== Passage provided

Overview
This vignette will provide information on Netflix viewers history in
R.
Vignette Info
While working with the data, it demostrates different use of R
functions.
The dataset that I choosed is Netflix Viewing History dataset. This
dataset contains 5673 rows.
library(dplyr)
library(tidyr)
library(lubridate)
library(zoo)
library(ggplot2)
library(ggplotlyExtra)
library(plotly)
# READING DATA FROM CSV DOWNLOADED FROM NETFLIX ACCOUNT
netflix <- readr::read_csv("netflix_combined.csv")
str(netflix)
head(netflix)
netflix$Date <- dmy(netflix$Date)
# SEPARATE TITLE COLUMN IN TITLE OF TV SERIES, SEASON AND EPISODE TITLE
netflix_series <- netflix %>%
separate(col = Title, into = c("title", "types", "title_episode"), sep = ': ')
# REMOVE OCCURRENCES WHERE SEASON AND EPISODE ARE EMPTY (BECAUSE THEY ARE NOT TV SERIES)
netflix_series <- netflix_series[!is.na(netflix_series$types),]
netflix_series <- netflix_series[!is.na(netflix_series$title_episode),]
maratones_netflix <- netflix_series %>%
count(title, Date
# EPISODES PER DAY
netflix_episode_perday <- netflix %>%
count(Date) %>%
arrange(desc(n))


Plotting Eposodes Per Day
netflix_episode_perday_plot <- ggplot(aes(x = Date, y = n, color = n), data = netflix_episode_perday) +
geom_col(color = c("blue")) +
theme_minimal() +
ggtitle("Episodes watched on my Netflix per day", "History from 2020 to 2022") +
labs(x = "Date", y = "watched episodes")

====
== Dataset extract

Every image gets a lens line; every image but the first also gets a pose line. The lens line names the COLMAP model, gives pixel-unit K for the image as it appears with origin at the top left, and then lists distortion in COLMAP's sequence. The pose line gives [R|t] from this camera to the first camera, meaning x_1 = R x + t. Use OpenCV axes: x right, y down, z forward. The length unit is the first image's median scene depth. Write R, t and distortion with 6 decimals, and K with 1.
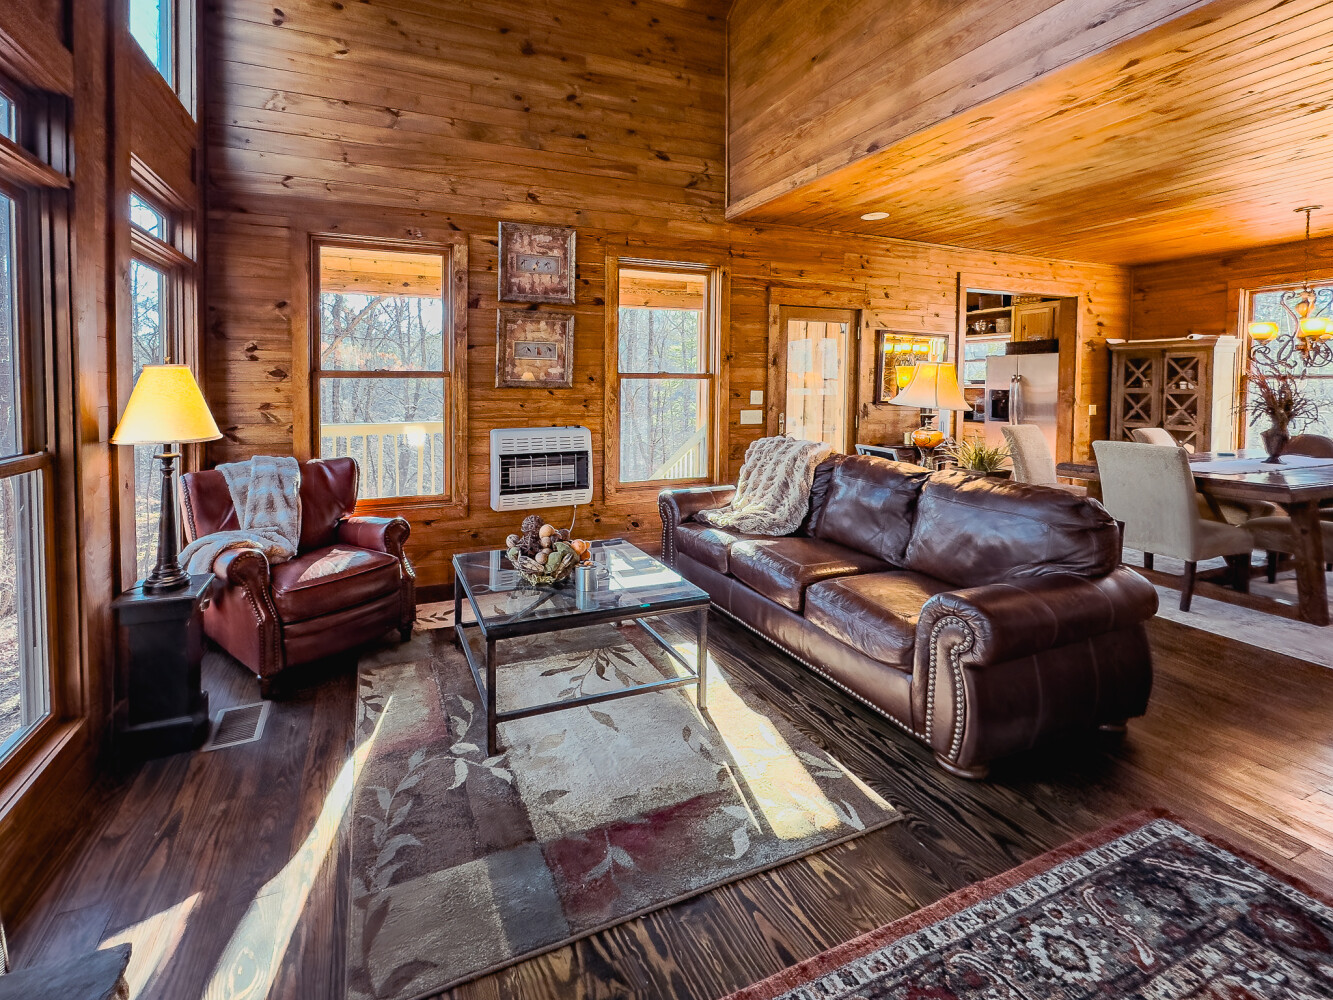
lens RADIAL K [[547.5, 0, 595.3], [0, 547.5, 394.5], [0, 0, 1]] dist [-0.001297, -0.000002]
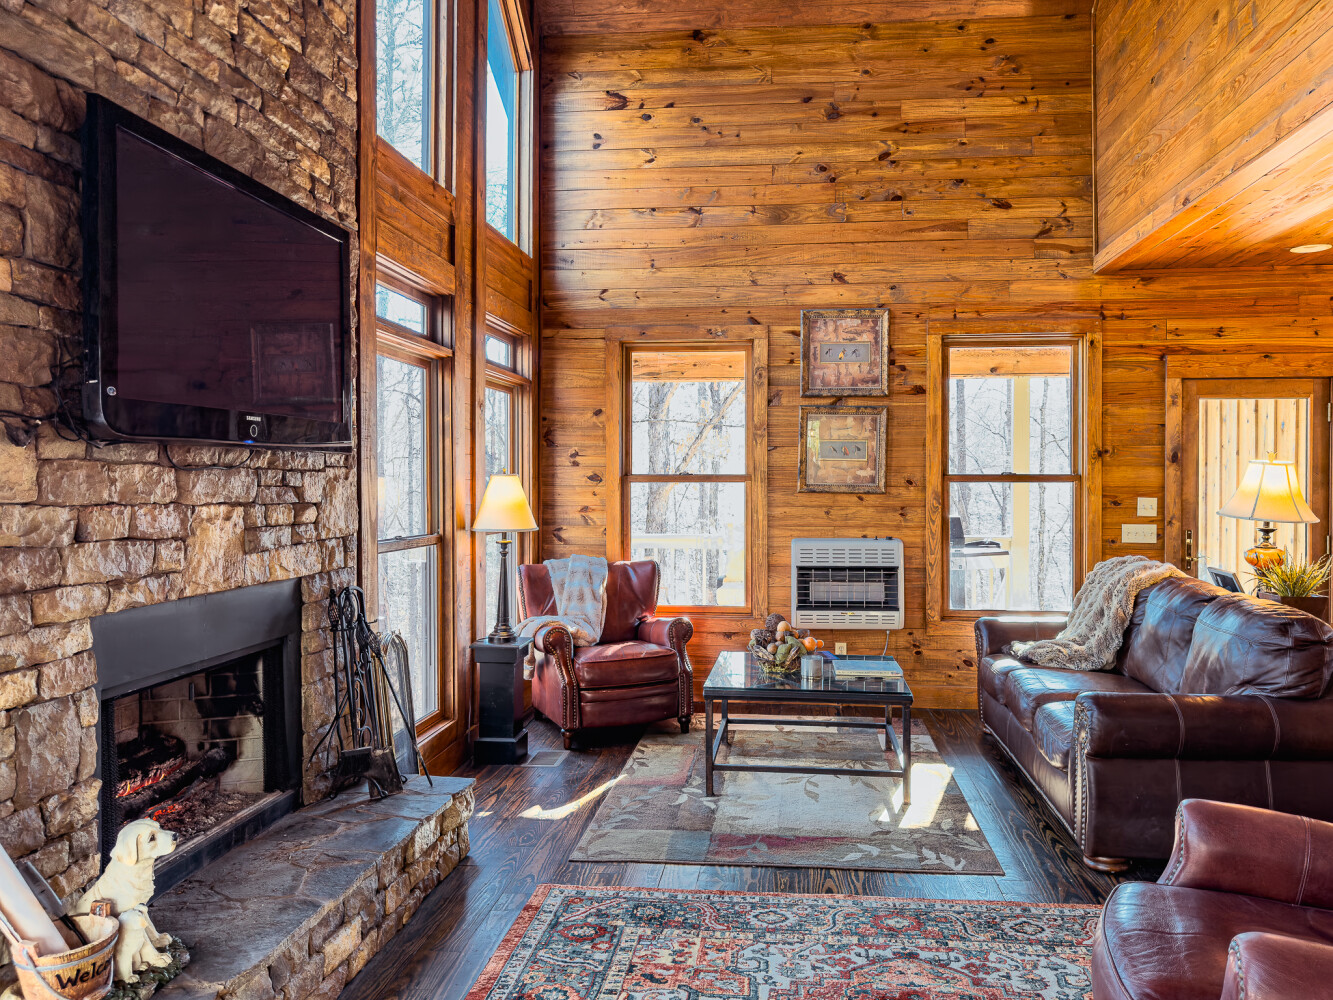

====

- _Task list_
(1) List every R package that the Netflix viewing history vignette loads with library().
(2) Pick up the Netflix viewing history vignette from where it stops and continue it.

- _Written answers_
(1) dplyr, tidyr, lubridate, zoo, ggplot2, ggplotlyExtra, plotly

(2)
netflix_episode_perday_plot

Graph 1: Episodes watched on Netflix per Day
Graph 1 shows that the number of episodes watched annually increased
gradually over time.
Days of the week and month
netflix_episode_perday$diasemanaF <-factor(netflix_episode_perday$diasemana, levels = rev(1:7), labels = rev(c("Mon","Tue","Wed","Thu","Fri","Sat","Sun")),ordered = TRUE)
netflix_episode_perday$mesF <- factor(month(netflix_episode_perday$Date),levels = as.character(1:12), labels = c("Jan","Feb","Mar","Apr","May","Jun","Jul","Aug","Sep","Oct","Nov","Dec"),ordered = TRUE)
netflix_episode_perday$añomes <- factor(as.yearmon(netflix_episode_perday$Date))
netflix_episode_perday$semana <- as.numeric(format(netflix_episode_perday$Date,"%W"))
netflix_episode_perday$semanames <- ceiling(day(netflix_episode_perday$Date) / 7)
netflix_episode_perday_calendario <- ggplot(netflix_episode_perday, aes(semanames, diasemanaF, fill = n)) +
geom_tile(colour = "white") +
facet_grid(year(netflix_episode_perday$Date) ~ mesF) +
scale_fill_gradient(low = "blue", high = "green") +
ggtitle("Episodes watched per day on Netflix", "Heatmap by day of the week, month and year") +
labs(x = "week number", y = "Weekday") +
labs(fill = "No.Episodes")
netflix_episode_perday_calendario

Graph 2: Episodes watched per day on Netflix based on week,
month, and year
Graph 2 shows the highest number of episodes watched in Mar 2020
compared to other months.There was a dip in March due to low count views
of days collected for that period.
Frequency of activity in my netflix account per day
view_day <- netflix_episode_perday %>%
count(diasemanaF)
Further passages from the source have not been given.